Within the listing that follows, reproduce exactly the lines starting at the line with "Procurando Pelo" and ending at the line with "raluca.pantazi@edupedu.ro", inclusive, and only those. Pictures are dropped.
------------------------
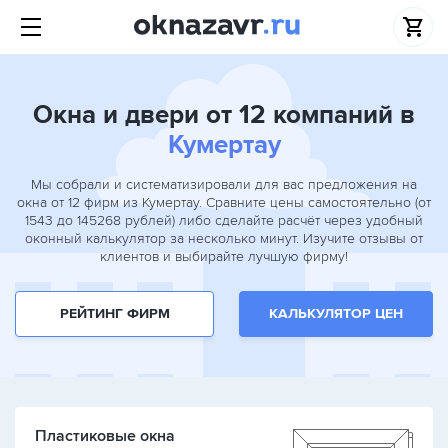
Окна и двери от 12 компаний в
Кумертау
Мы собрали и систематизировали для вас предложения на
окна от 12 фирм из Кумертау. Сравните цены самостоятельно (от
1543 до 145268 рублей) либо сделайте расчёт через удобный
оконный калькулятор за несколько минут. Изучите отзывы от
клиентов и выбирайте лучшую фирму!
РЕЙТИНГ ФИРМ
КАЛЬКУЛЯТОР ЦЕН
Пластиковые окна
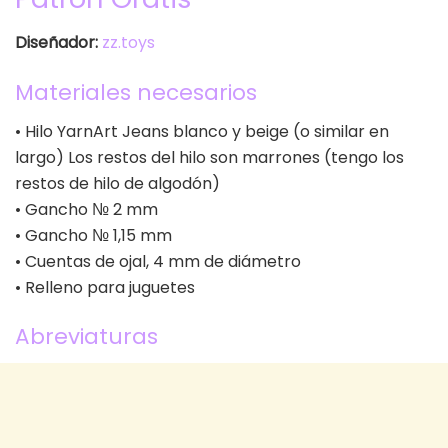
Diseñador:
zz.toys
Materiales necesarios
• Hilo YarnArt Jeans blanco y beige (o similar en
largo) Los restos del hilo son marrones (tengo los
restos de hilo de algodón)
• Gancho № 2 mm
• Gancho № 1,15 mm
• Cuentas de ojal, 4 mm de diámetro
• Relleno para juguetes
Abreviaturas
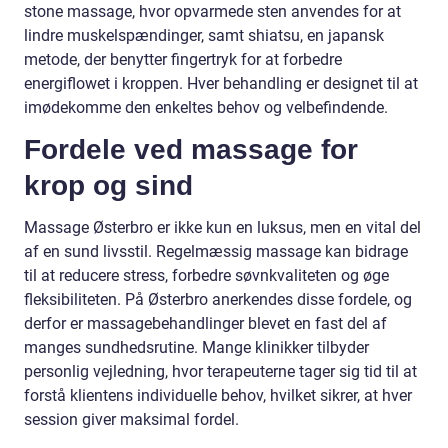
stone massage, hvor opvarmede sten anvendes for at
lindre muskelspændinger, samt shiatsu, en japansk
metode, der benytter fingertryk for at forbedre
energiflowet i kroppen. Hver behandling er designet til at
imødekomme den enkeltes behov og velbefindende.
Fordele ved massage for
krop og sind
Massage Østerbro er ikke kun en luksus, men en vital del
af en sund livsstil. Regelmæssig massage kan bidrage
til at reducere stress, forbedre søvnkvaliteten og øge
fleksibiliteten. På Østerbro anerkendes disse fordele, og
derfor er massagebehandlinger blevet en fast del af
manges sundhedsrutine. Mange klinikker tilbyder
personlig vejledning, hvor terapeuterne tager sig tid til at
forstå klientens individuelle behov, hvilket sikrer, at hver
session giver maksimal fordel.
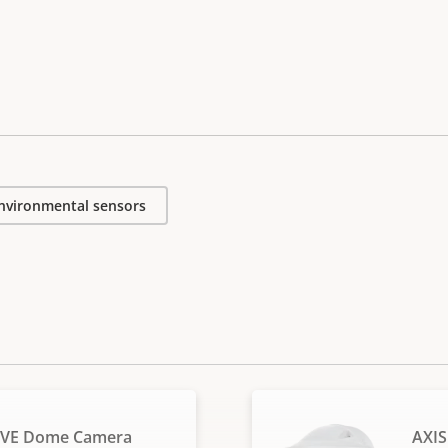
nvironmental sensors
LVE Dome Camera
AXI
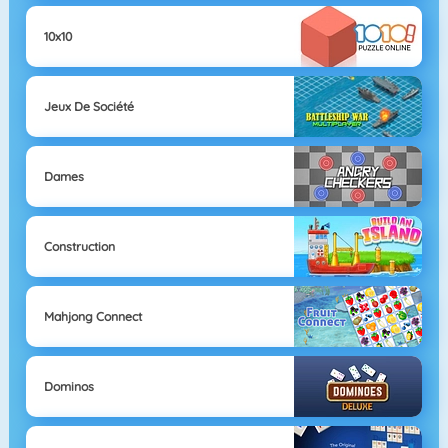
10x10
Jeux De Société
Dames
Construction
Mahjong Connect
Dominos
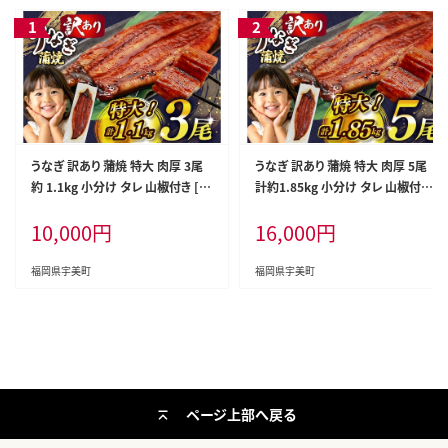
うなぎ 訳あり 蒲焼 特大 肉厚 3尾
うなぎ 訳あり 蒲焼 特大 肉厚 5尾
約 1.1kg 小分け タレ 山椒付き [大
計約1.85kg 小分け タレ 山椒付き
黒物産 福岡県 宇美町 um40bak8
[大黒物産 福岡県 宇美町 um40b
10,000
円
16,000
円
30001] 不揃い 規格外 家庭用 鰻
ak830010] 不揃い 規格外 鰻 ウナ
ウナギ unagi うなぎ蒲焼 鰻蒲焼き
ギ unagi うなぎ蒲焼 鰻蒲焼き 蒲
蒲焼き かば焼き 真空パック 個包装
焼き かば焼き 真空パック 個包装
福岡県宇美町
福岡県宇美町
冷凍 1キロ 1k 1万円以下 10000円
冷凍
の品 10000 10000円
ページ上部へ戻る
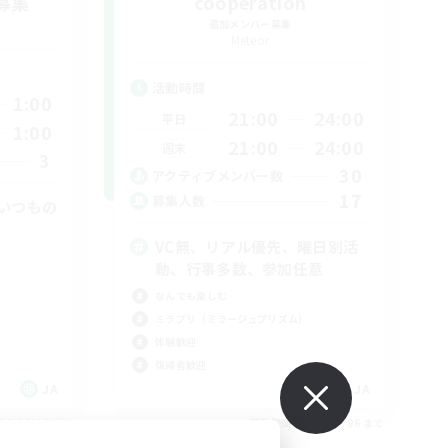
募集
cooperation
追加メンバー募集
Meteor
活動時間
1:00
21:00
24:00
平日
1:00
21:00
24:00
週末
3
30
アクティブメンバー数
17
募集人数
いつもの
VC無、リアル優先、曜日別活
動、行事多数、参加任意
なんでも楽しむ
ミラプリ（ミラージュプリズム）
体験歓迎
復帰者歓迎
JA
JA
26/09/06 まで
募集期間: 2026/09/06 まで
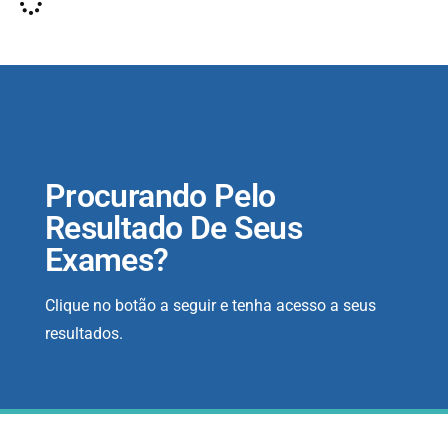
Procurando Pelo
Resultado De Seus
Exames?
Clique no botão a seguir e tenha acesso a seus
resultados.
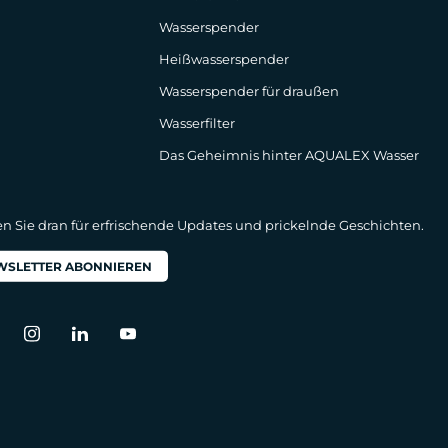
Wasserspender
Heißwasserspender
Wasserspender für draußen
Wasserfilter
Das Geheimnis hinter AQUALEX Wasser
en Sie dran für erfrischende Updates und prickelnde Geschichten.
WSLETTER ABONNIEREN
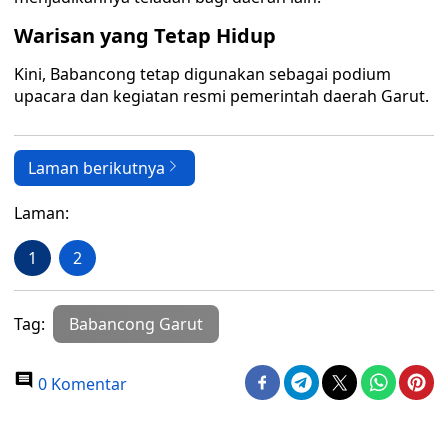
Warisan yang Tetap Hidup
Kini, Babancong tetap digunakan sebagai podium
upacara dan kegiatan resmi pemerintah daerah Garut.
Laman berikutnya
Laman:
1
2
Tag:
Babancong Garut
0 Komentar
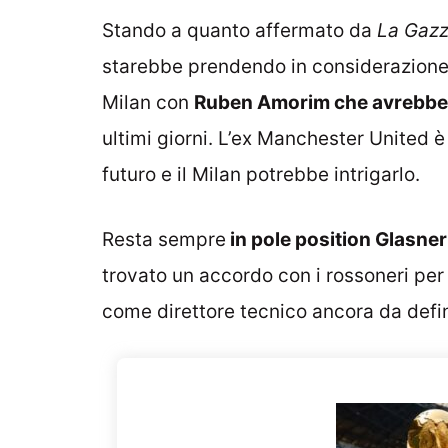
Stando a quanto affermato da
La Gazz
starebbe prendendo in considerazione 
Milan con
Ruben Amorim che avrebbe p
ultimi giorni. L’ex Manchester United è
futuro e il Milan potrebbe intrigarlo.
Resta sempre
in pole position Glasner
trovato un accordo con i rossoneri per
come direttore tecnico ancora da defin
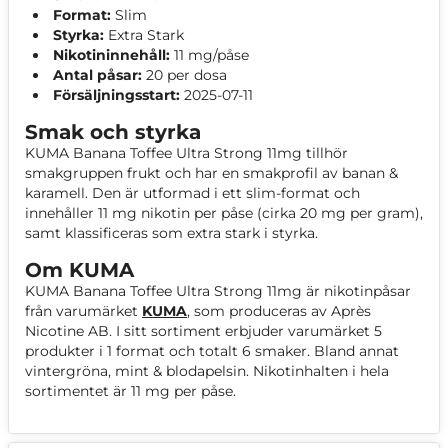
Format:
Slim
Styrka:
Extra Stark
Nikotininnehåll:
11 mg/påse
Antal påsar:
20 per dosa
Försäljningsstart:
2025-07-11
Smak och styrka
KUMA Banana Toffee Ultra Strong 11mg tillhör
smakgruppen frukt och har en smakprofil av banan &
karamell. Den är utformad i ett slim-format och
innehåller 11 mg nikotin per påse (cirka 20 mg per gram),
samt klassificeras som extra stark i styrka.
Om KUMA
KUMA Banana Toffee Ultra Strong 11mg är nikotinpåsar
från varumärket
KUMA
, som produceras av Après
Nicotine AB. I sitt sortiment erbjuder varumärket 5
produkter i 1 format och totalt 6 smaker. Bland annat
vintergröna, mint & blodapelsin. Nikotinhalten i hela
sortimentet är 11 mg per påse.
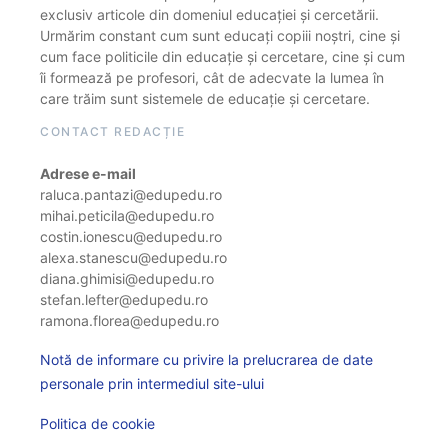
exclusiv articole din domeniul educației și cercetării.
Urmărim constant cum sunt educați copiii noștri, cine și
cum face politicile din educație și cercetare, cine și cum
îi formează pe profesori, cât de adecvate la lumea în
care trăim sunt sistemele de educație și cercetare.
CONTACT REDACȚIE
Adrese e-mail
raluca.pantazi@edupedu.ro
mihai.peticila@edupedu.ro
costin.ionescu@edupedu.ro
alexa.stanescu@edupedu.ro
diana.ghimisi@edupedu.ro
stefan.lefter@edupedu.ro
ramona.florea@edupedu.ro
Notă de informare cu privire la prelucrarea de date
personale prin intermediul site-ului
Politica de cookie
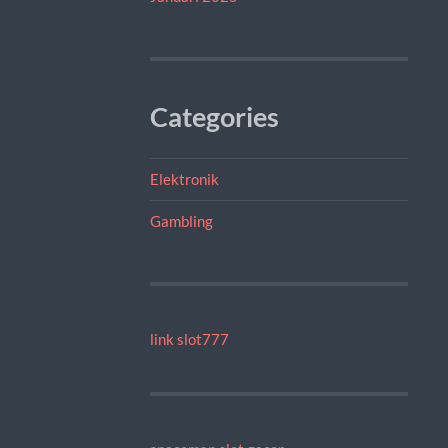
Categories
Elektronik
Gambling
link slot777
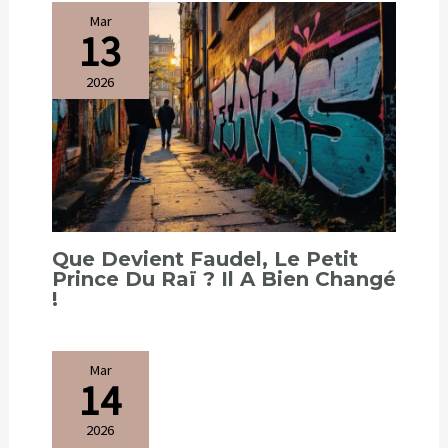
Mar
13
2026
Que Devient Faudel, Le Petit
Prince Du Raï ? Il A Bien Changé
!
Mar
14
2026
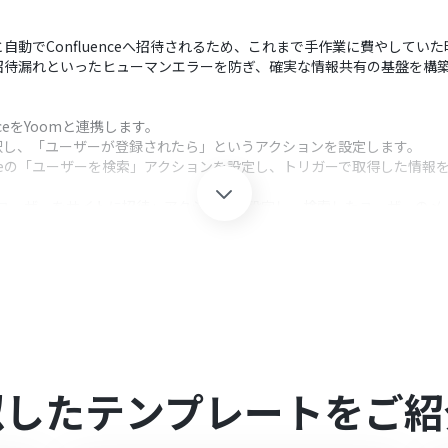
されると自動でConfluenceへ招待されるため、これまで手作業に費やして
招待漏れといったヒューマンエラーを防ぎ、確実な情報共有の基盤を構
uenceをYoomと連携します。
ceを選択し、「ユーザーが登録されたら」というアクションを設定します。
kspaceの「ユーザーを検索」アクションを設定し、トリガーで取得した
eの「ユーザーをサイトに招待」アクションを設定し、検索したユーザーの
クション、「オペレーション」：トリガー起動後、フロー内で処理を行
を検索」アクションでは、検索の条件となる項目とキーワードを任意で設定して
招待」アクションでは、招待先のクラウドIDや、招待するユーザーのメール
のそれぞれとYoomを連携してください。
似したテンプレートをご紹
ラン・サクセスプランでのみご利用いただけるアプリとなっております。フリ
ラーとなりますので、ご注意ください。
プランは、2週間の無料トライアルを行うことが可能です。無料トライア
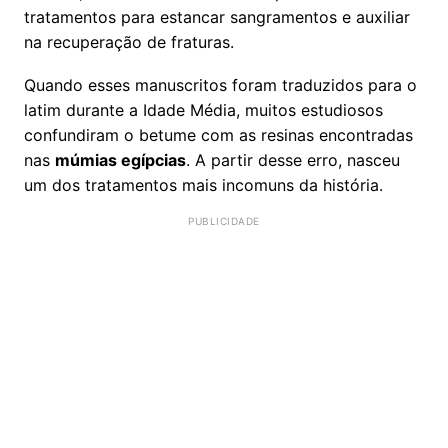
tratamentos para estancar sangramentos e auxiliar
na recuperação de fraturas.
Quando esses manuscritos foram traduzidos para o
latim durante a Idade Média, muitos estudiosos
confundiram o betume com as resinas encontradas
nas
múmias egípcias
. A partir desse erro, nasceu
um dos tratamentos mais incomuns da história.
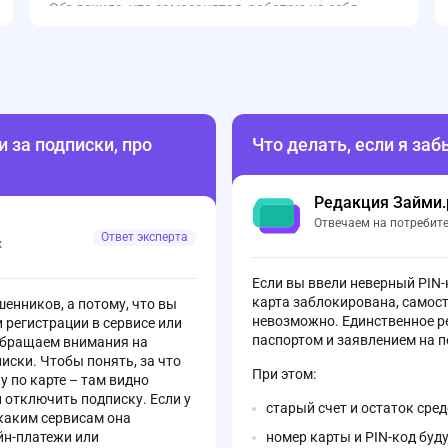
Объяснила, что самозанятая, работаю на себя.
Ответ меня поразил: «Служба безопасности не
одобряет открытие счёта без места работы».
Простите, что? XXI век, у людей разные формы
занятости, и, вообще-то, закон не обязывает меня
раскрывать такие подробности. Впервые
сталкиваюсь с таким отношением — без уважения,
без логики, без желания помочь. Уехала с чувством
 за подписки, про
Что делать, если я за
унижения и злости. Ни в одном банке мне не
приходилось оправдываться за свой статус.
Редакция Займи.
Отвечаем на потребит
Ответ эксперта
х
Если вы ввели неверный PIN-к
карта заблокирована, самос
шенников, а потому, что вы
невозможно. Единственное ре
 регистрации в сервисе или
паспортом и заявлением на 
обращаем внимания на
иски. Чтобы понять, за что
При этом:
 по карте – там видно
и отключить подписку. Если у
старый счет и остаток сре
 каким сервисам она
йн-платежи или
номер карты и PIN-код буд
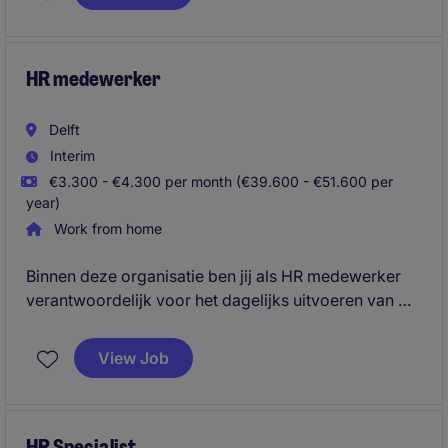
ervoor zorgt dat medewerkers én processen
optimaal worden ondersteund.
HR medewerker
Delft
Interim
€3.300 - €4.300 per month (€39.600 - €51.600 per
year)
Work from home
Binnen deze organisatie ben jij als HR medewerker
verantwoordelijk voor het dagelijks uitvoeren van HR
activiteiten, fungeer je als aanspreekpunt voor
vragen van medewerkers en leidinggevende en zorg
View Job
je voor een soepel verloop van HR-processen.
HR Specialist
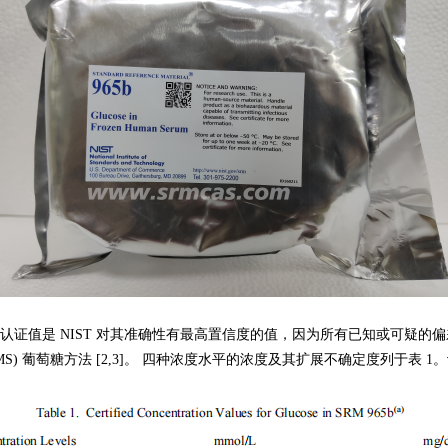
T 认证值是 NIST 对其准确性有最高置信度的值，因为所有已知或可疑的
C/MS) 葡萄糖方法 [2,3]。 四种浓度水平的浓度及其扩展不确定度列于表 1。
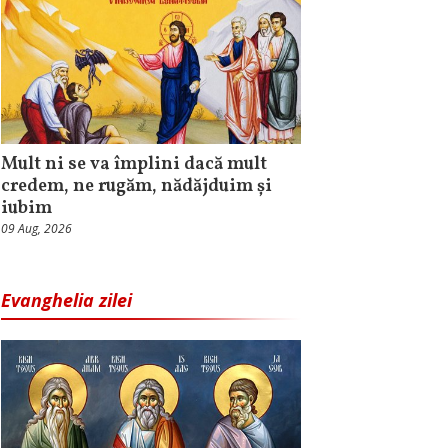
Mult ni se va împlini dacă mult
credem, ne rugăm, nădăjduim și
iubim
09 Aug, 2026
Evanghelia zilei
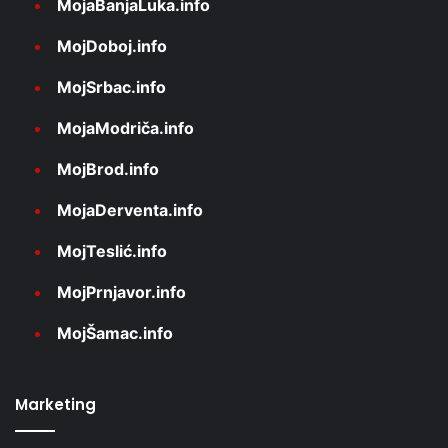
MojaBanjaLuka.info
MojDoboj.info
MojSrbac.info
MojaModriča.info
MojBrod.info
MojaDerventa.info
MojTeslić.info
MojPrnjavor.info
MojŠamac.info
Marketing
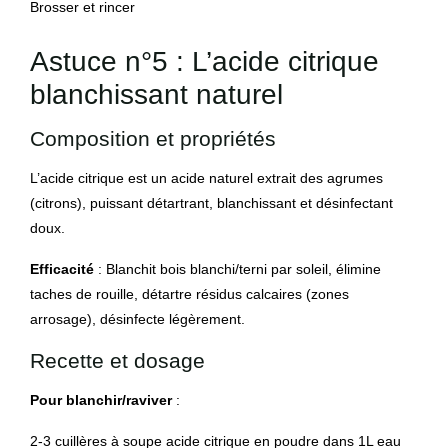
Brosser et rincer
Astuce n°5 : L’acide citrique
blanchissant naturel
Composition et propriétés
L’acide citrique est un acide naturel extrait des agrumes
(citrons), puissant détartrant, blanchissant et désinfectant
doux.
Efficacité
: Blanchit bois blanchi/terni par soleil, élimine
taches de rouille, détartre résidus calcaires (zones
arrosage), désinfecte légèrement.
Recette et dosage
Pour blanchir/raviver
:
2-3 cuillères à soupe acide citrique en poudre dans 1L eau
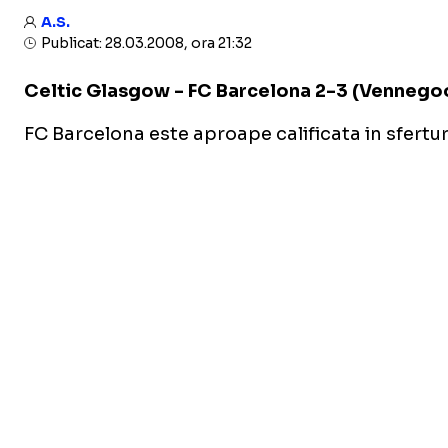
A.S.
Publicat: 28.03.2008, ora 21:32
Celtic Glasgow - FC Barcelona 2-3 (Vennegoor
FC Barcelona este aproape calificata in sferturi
------------------------
**Solution to this task:**
Procurando Pelo
Resultado De Seus
Exames?
Clique no botão a seguir e tenha acesso a seus
resultados.
Wasserspender
Heißwasserspender
Wasserspender für draußen
Wasserfilter
Das Geheimnis hinter AQUALEX Wasser
en Sie dran für erfrischende Updates und prickelnde Geschichten.
WSLETTER ABONNIEREN
Warisan yang Tetap Hidup
Kini, Babancong tetap digunakan sebagai podium
upacara dan kegiatan resmi pemerintah daerah Garut.
Laman berikutnya
Laman:
1
2
Tag:
Babancong Garut
0 Komentar
Stando a quanto affermato da
La Gazz
starebbe prendendo in considerazione 
Milan con
Ruben Amorim che avrebbe p
ultimi giorni. L’ex Manchester United è
futuro e il Milan potrebbe intrigarlo.
Resta sempre
in pole position Glasner
trovato un accordo con i rossoneri per
come direttore tecnico ancora da defin
Format:
Slim
Styrka:
Extra Stark
Nikotininnehåll:
11 mg/påse
Antal påsar:
20 per dosa
Försäljningsstart:
2025-07-11
Smak och styrka
KUMA Banana Toffee Ultra Strong 11mg tillhör
smakgruppen frukt och har en smakprofil av banan &
karamell. Den är utformad i ett slim-format och
innehåller 11 mg nikotin per påse (cirka 20 mg per gram),
samt klassificeras som extra stark i styrka.
Om KUMA
KUMA Banana Toffee Ultra Strong 11mg är nikotinpåsar
från varumärket
KUMA
, som produceras av Après
Nicotine AB. I sitt sortiment erbjuder varumärket 5
produkter i 1 format och totalt 6 smaker. Bland annat
vintergröna, mint & blodapelsin. Nikotinhalten i hela
sortimentet är 11 mg per påse.
exclusiv articole din domeniul educației și cercetării.
Urmărim constant cum sunt educați copiii noștri, cine și
cum face politicile din educație și cercetare, cine și cum
îi formează pe profesori, cât de adecvate la lumea în
care trăim sunt sistemele de educație și cercetare.
CONTACT REDACȚIE
Adrese e-mail
raluca.pantazi@edupedu.ro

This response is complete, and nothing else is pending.